The reliance on credentials verification is inadequate in a world of Fraud GPT. With diverse sophisticated technologies now being deployed at scale, it is no longer acceptable to rely on traditional models of verification, such as document validation. Furthermore, organisations are losing trust in newer techniques, such as facial biometric authentication due to the sophistication of AI deepfakes. Concerns are growing about the risks associated with proposed national eIDs: when a digital ID appears to be verified by government there is a temptation to believe without additional, yet essential, scrutiny.

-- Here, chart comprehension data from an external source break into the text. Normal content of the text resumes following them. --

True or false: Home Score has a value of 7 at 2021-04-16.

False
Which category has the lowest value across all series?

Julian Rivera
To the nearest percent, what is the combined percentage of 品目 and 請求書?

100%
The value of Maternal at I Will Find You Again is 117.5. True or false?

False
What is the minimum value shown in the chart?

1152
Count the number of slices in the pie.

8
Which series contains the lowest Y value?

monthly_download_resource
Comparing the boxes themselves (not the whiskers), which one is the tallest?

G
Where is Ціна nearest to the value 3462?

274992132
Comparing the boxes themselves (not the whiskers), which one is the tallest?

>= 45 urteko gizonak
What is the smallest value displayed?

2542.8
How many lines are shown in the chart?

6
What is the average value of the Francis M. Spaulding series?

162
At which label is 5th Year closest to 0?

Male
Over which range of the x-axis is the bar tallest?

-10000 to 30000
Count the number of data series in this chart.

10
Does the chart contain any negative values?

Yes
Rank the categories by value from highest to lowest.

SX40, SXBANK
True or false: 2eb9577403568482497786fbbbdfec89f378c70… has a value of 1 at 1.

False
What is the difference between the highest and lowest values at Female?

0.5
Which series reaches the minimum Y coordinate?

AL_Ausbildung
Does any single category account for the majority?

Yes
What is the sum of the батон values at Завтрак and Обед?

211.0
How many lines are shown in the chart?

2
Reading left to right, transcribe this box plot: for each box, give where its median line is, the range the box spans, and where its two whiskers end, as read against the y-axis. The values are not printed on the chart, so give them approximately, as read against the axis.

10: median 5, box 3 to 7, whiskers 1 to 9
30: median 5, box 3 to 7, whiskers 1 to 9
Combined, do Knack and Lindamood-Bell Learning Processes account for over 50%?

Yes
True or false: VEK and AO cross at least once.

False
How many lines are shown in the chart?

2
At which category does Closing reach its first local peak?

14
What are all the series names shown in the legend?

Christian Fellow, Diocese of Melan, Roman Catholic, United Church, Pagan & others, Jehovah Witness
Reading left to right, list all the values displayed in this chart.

Organisations need to consider intention as well as identity: what are the behavioural signals that could indicate fraud? Which transactions are suspicious and what additional insight can be surfaced through continual cross-validation of activity? Adding layers of verification and flagging possibly suspicious activity may initially annoy the odd genuine customer, but the reality of AI-enabled fraud is devastating individuals, businesses and financial institutions. It is now vital to adopt a fraud-first culture, where individuals at every level of the organisation have both the tools and understanding to spot suspicious activity and are encouraged to call out concerns, especially if they relate to senior management requests.
Collaborative Model
Failure to shift from over-trust to low-trust will continue to play into the hands of criminal gangs – gangs that are constantly sharing information about weak targets. Innovative, anti-fraud organisations are leading the fight back through intelligence sharing, cross-validation and next generation screening. Adopting both robust verification and validation technologies and culture that encourages suspicion and also fosters cross-industry insight is key to addressing this complex, evolving threat.
By proactively sharing the information surfaced through comprehensive verification as well as behavioural and device analytics, the industry can gain rapid understanding of the fast-changing tactics being deployed by these criminal gangs and take the appropriate remedial action to protect, customers, reputation and the bottom line.